Manual variable selection indeed improved, and in some cases dramatically improved, the accuracy of the predictive models trained previously using purely automatic techniques. Table 3 shows that 8 of the 10 most accurate models were trained on the manually created variable sets. Figure 1 shows how substantially manual variable selection improved the FFC-HO-MSE values of the 3rd, 6th, 9th, and 10th most accurate models from step 1. After reestimating model 6 on the w5 variable set, the model rose to become the second most accurate model across both phases of the project, according to FFC-HO-MSE. The accuracies of models 4, 5, and 7 were also improved, but the change in FFC-HO-MSE was more tempered. The two most accurate models from step 1 saw no improvement.

Table 3.

Evaluation Results from the 10 Most Accurate Models across the Entire Project (Steps 1 and 2 Combined).

Model	Type	Imputation	Scaling	Univar. Feature Selection	Variable Set	FFC-HO-MSE
1	LASSO	Median	Standardize	None	All	0.348
6	EN	Median	Standardize	MI 20%	w5	0.349
2	EN	Median	Standardize	None	All	0.35
1	LASSO	Median	Standardize	None	w5	0.35
9	EN	Mode	Standardize	None	w5	0.35
2	EN	Median	Standardize	None	w5	0.351
6	EN	Median	Standardize	MI 20%	wave1_5_t_kind	0.351
3	EN	Mode	Standardize	MI 20%	wave1_5_t_kind	0.353
6	EN	Median	Standardize	MI 20%	wave1_5	0.353
10	LASSO	Mode	Standardize	MI 20%	wave1_5	0.353

Note: Models are listed in order of increasing Fragile Families Challenge holdout test set mean squared error score (FFC-HO-MSE) scores. The lower the mean squared error (MSE) the better. The column “Variable Set” contains the label name of the variable set used to train that particular model. Refer to Table 2 for a description of each variable set. EN = elastic net; LASSO = least absolute shrinkage and selection operator; MI = median imputation.

Figure 1.

Effect of manual variable selection on the predictive ability of the 10 most accurate step 1 models. For the step 1 series, in which the full set of 12,942 variables was used to fit the models, the means squared error (MSE) value is plotted for each model. Recall that in step 2, we reestimated the top 10 step 1 models using each of the 15 manually created variable subsets (the full set of 3,694 manually curated variables plus 14 additional subsets taken from this set of 3,694 variables), giving us 15 MSE scores per model. Thus, for the step 2 series, for each model, we plot the holdout result on the basis of the result with the best leaderboard score.

Effect of Specific Variable Groups on Model Accuracy

A secondary goal was to understand how the various variable groups affected the predictive accuracy of the models trained in step 2 (e.g., do wave 5 variables yield better results than wave 3 variables?). Figure 2 is a 16 × 10 heatmap of FFC-HO-MSE scores from the 10 most accurate step 1 models trained on each of the 16 variable sets from the project, including the full set of 12,942 variables (labeled “All”). The lower the MSE value and the darker the color, the better.

Figure 2.

☆ ☆ ☆

Pick up the passage on manual variable selection and model accuracy where it ends, and carry it forward.

☆ ☆ ☆

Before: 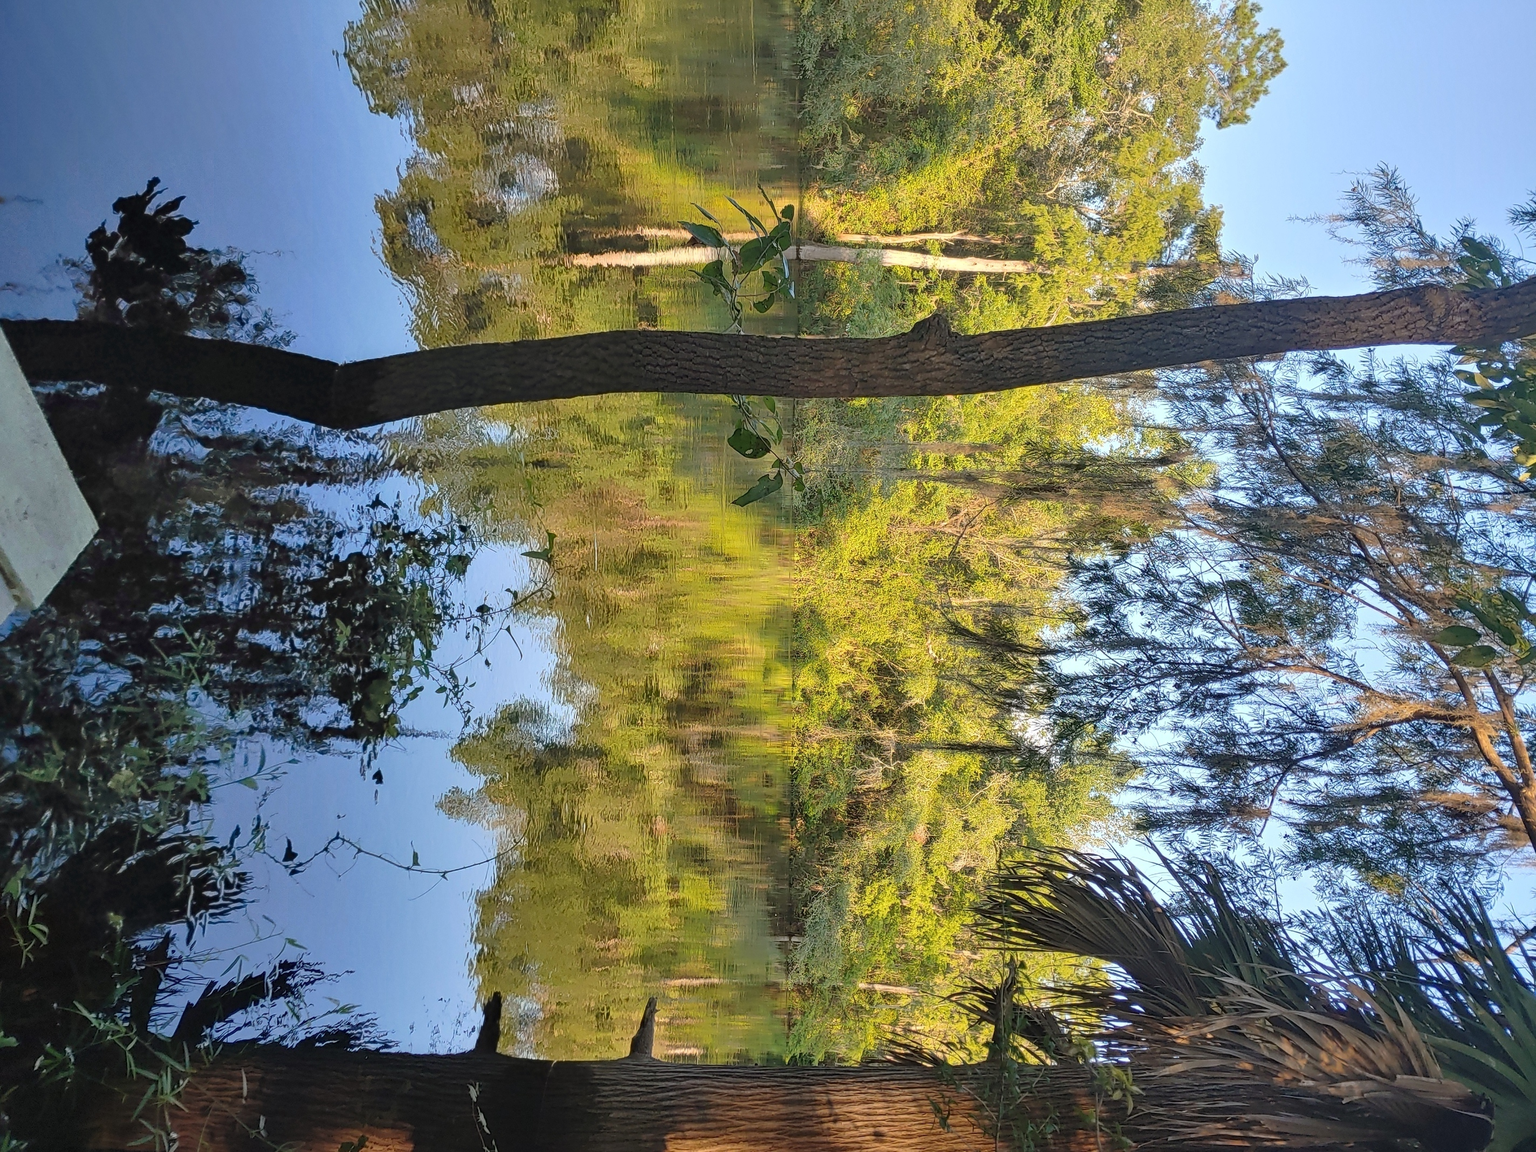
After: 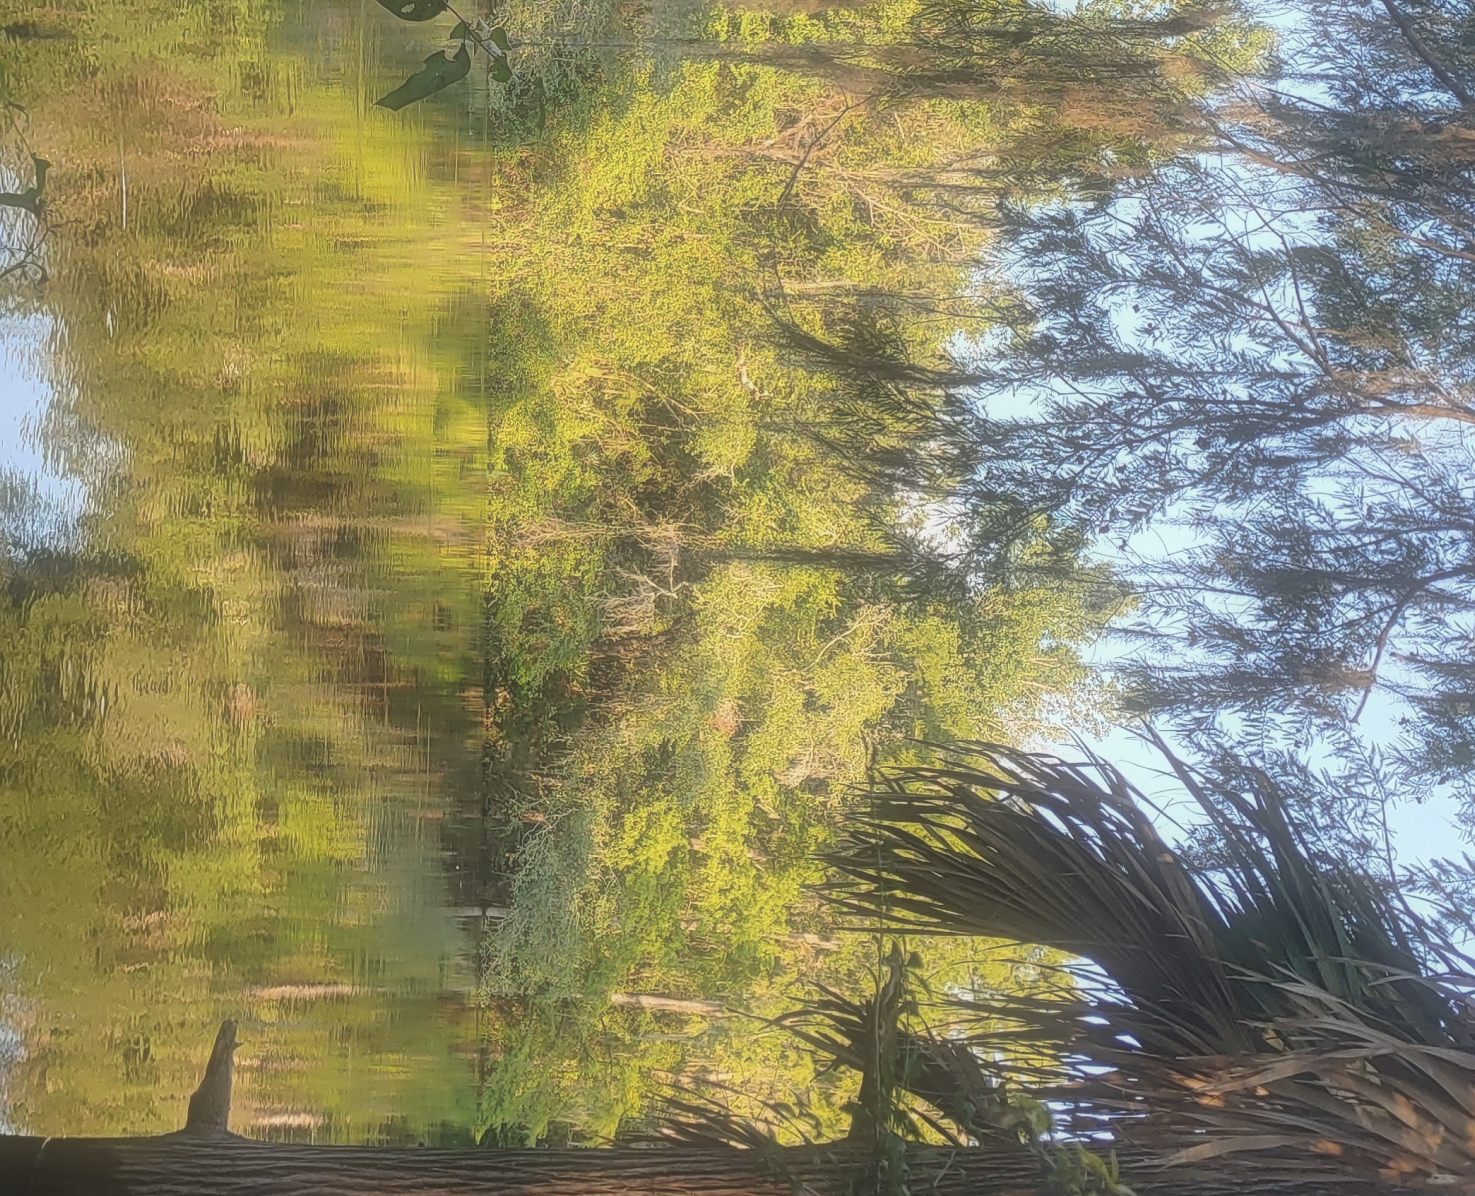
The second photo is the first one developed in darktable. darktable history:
crop: left 34.479%, top 38.822%, right 13.718%, bottom 5.172%
soften: size 60.24%, saturation 65.46%, brightness 0.506 EV, mix 25.7%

☆ ☆ ☆

■ ANSWER TO THE TASK:
Heatmap of Fragile Families Challenge holdout test set mean squared error score (FFC-HO-MSE) scores for the 10 most accurate step 1 models trained on each of the 16 variable sets from the project. The lower the mean squared error (MSE) value and the darker the color, the better. The lowest FFC-HO-MSE value, 0.348, is represented by the color red (model 1, data set All). The highest FFC-HO-MSE value, 0.546, is represented by the color white (model 10, data set w3). A baseline model that takes the mean of each outcome in the training data and predicts that mean value for all observations acheives an MSE value of 0.425 on the holdout data for grade point average (Salganik et al. 2019). Refer to Table 2 for a description of each variable set.

Variable sets w1, w2, and w3 appear to contain the weakest signal across almost all models, and variable set w5 appears to contain the strongest signal, closely followed by w1_5 and w1_5_t_kind. From w1 through w5 we see a gradual strengthening of color across several rows. This pattern and the previous observations suggest that later waves are more predictive of high school GPA than earlier waves. However, not all wave 5 data are created equally. Variable set k contains variables asked of only the child in wave 5, and t_k contains variables asked of the child and the child’s teacher in wave 5 (Salganik et al. 2019). Looking across both columns, we can visually see how FFC-HO-MSE values improved across more than half of the models when input from the teacher was removed. We see a similar phenomenon when comparing the t_kind and t_kind_k columns. The majority of the models seem to improve with added input from the child. It appears that no matter how attentive a parent, teacher, or caretaker may (or may not) be, only the child really knows what he or she is feeling and experiencing on a day-to-day basis. And many of questions asked of the child in wave 5 attempt to tease out precisely this, questions such as “Frequency kids picked on you or said mean things to you,” “I often feel lonely,” “Frequency kids take your things, like your money or lunch,” and “Amount of time on a weekday you watch TV and movies.”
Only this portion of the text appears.